### EXTRACTED DATA

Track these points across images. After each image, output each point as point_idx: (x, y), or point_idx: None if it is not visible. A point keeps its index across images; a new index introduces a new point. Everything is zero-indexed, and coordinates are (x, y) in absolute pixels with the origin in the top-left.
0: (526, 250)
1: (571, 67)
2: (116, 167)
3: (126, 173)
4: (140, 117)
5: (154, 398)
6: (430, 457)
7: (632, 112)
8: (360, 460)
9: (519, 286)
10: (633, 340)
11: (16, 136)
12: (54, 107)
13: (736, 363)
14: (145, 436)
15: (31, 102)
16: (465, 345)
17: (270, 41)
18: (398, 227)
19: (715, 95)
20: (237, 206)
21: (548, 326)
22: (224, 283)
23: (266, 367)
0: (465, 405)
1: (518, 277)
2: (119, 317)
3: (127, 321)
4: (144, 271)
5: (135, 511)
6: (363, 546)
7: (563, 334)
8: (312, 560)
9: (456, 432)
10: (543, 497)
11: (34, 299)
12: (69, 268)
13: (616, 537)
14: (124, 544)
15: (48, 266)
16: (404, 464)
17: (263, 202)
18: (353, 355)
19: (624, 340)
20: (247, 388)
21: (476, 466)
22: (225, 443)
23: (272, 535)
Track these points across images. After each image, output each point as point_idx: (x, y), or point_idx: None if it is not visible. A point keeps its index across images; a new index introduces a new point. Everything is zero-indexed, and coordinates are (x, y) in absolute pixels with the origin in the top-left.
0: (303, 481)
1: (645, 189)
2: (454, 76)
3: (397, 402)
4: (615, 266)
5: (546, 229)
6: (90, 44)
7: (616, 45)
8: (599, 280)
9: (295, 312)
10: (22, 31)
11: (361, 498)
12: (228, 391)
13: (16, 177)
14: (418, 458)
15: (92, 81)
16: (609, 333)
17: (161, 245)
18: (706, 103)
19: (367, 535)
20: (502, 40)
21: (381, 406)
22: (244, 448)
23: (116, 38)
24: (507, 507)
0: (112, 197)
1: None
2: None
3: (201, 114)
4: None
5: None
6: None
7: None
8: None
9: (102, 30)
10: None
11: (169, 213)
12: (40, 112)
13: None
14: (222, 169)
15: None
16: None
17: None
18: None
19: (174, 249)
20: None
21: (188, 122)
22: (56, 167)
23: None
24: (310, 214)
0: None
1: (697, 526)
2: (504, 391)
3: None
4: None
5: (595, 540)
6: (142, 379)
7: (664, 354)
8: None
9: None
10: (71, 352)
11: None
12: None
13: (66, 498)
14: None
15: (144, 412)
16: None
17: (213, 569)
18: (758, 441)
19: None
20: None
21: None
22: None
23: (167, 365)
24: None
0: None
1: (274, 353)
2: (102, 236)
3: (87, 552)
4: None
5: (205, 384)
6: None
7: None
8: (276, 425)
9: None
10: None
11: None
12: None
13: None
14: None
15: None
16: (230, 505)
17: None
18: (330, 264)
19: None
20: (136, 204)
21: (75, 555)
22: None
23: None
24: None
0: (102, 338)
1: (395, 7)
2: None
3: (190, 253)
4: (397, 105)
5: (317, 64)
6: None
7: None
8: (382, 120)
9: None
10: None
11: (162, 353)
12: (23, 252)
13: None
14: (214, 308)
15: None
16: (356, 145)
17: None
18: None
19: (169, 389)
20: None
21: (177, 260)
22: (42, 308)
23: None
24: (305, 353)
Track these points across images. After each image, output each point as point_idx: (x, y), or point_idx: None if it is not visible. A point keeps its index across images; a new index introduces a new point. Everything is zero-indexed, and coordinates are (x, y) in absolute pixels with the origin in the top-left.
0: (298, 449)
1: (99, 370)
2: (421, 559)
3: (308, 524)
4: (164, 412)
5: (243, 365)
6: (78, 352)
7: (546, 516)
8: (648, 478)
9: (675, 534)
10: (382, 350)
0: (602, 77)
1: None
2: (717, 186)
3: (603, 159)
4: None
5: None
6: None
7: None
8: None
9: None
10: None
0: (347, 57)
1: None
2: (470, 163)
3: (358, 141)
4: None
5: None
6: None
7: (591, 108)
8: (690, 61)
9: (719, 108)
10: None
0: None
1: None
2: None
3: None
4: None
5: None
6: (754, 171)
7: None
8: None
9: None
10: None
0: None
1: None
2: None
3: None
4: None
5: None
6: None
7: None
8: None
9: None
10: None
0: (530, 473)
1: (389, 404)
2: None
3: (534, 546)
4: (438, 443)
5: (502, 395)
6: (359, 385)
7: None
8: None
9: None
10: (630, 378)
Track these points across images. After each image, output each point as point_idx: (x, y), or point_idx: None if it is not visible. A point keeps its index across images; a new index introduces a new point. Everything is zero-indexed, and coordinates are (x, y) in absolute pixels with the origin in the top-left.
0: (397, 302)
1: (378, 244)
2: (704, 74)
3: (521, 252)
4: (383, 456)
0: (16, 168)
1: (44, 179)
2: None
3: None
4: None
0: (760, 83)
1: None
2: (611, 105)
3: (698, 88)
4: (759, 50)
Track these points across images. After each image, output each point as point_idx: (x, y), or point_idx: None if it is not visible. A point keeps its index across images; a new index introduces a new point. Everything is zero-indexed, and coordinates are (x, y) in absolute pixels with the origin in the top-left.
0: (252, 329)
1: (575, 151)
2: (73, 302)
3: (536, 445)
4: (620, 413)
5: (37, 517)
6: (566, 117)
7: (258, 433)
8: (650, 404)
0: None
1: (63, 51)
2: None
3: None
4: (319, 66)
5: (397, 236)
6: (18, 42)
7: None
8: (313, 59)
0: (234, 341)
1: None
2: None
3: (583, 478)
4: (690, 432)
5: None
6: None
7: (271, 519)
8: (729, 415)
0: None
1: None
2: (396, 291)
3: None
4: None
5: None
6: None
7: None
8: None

### GIVEN PROBLEM
Copy all of the items above without changing a single character.

### EXERCISE RESULT
Track these points across images. After each image, output each point as point_idx: (x, y), or point_idx: None if it is not visible. A point keeps its index across images; a new index introduces a new point. Everything is zero-indexed, and coordinates are (x, y) in absolute pixels with the origin in the top-left.
0: (526, 250)
1: (571, 67)
2: (116, 167)
3: (126, 173)
4: (140, 117)
5: (154, 398)
6: (430, 457)
7: (632, 112)
8: (360, 460)
9: (519, 286)
10: (633, 340)
11: (16, 136)
12: (54, 107)
13: (736, 363)
14: (145, 436)
15: (31, 102)
16: (465, 345)
17: (270, 41)
18: (398, 227)
19: (715, 95)
20: (237, 206)
21: (548, 326)
22: (224, 283)
23: (266, 367)
0: (465, 405)
1: (518, 277)
2: (119, 317)
3: (127, 321)
4: (144, 271)
5: (135, 511)
6: (363, 546)
7: (563, 334)
8: (312, 560)
9: (456, 432)
10: (543, 497)
11: (34, 299)
12: (69, 268)
13: (616, 537)
14: (124, 544)
15: (48, 266)
16: (404, 464)
17: (263, 202)
18: (353, 355)
19: (624, 340)
20: (247, 388)
21: (476, 466)
22: (225, 443)
23: (272, 535)
Track these points across images. After each image, output each point as point_idx: (x, y), or point_idx: None if it is not visible. A point keeps its index across images; a new index introduces a new point. Everything is zero-indexed, and coordinates are (x, y) in absolute pixels with the origin in the top-left.
0: (303, 481)
1: (645, 189)
2: (454, 76)
3: (397, 402)
4: (615, 266)
5: (546, 229)
6: (90, 44)
7: (616, 45)
8: (599, 280)
9: (295, 312)
10: (22, 31)
11: (361, 498)
12: (228, 391)
13: (16, 177)
14: (418, 458)
15: (92, 81)
16: (609, 333)
17: (161, 245)
18: (706, 103)
19: (367, 535)
20: (502, 40)
21: (381, 406)
22: (244, 448)
23: (116, 38)
24: (507, 507)
0: (112, 197)
1: None
2: None
3: (201, 114)
4: None
5: None
6: None
7: None
8: None
9: (102, 30)
10: None
11: (169, 213)
12: (40, 112)
13: None
14: (222, 169)
15: None
16: None
17: None
18: None
19: (174, 249)
20: None
21: (188, 122)
22: (56, 167)
23: None
24: (310, 214)
0: None
1: (697, 526)
2: (504, 391)
3: None
4: None
5: (595, 540)
6: (142, 379)
7: (664, 354)
8: None
9: None
10: (71, 352)
11: None
12: None
13: (66, 498)
14: None
15: (144, 412)
16: None
17: (213, 569)
18: (758, 441)
19: None
20: None
21: None
22: None
23: (167, 365)
24: None
0: None
1: (274, 353)
2: (102, 236)
3: (87, 552)
4: None
5: (205, 384)
6: None
7: None
8: (276, 425)
9: None
10: None
11: None
12: None
13: None
14: None
15: None
16: (230, 505)
17: None
18: (330, 264)
19: None
20: (136, 204)
21: (75, 555)
22: None
23: None
24: None
0: (102, 338)
1: (395, 7)
2: None
3: (190, 253)
4: (397, 105)
5: (317, 64)
6: None
7: None
8: (382, 120)
9: None
10: None
11: (162, 353)
12: (23, 252)
13: None
14: (214, 308)
15: None
16: (356, 145)
17: None
18: None
19: (169, 389)
20: None
21: (177, 260)
22: (42, 308)
23: None
24: (305, 353)
Track these points across images. After each image, output each point as point_idx: (x, y), or point_idx: None if it is not visible. A point keeps its index across images; a new index introduces a new point. Everything is zero-indexed, and coordinates are (x, y) in absolute pixels with the origin in the top-left.
0: (298, 449)
1: (99, 370)
2: (421, 559)
3: (308, 524)
4: (164, 412)
5: (243, 365)
6: (78, 352)
7: (546, 516)
8: (648, 478)
9: (675, 534)
10: (382, 350)
0: (602, 77)
1: None
2: (717, 186)
3: (603, 159)
4: None
5: None
6: None
7: None
8: None
9: None
10: None
0: (347, 57)
1: None
2: (470, 163)
3: (358, 141)
4: None
5: None
6: None
7: (591, 108)
8: (690, 61)
9: (719, 108)
10: None
0: None
1: None
2: None
3: None
4: None
5: None
6: (754, 171)
7: None
8: None
9: None
10: None
0: None
1: None
2: None
3: None
4: None
5: None
6: None
7: None
8: None
9: None
10: None
0: (530, 473)
1: (389, 404)
2: None
3: (534, 546)
4: (438, 443)
5: (502, 395)
6: (359, 385)
7: None
8: None
9: None
10: (630, 378)
Track these points across images. After each image, output each point as point_idx: (x, y), or point_idx: None if it is not visible. A point keeps its index across images; a new index introduces a new point. Everything is zero-indexed, and coordinates are (x, y) in absolute pixels with the origin in the top-left.
0: (397, 302)
1: (378, 244)
2: (704, 74)
3: (521, 252)
4: (383, 456)
0: (16, 168)
1: (44, 179)
2: None
3: None
4: None
0: (760, 83)
1: None
2: (611, 105)
3: (698, 88)
4: (759, 50)
Track these points across images. After each image, output each point as point_idx: (x, y), or point_idx: None if it is not visible. A point keeps its index across images; a new index introduces a new point. Everything is zero-indexed, and coordinates are (x, y) in absolute pixels with the origin in the top-left.
0: (252, 329)
1: (575, 151)
2: (73, 302)
3: (536, 445)
4: (620, 413)
5: (37, 517)
6: (566, 117)
7: (258, 433)
8: (650, 404)
0: None
1: (63, 51)
2: None
3: None
4: (319, 66)
5: (397, 236)
6: (18, 42)
7: None
8: (313, 59)
0: (234, 341)
1: None
2: None
3: (583, 478)
4: (690, 432)
5: None
6: None
7: (271, 519)
8: (729, 415)
0: None
1: None
2: (396, 291)
3: None
4: None
5: None
6: None
7: None
8: None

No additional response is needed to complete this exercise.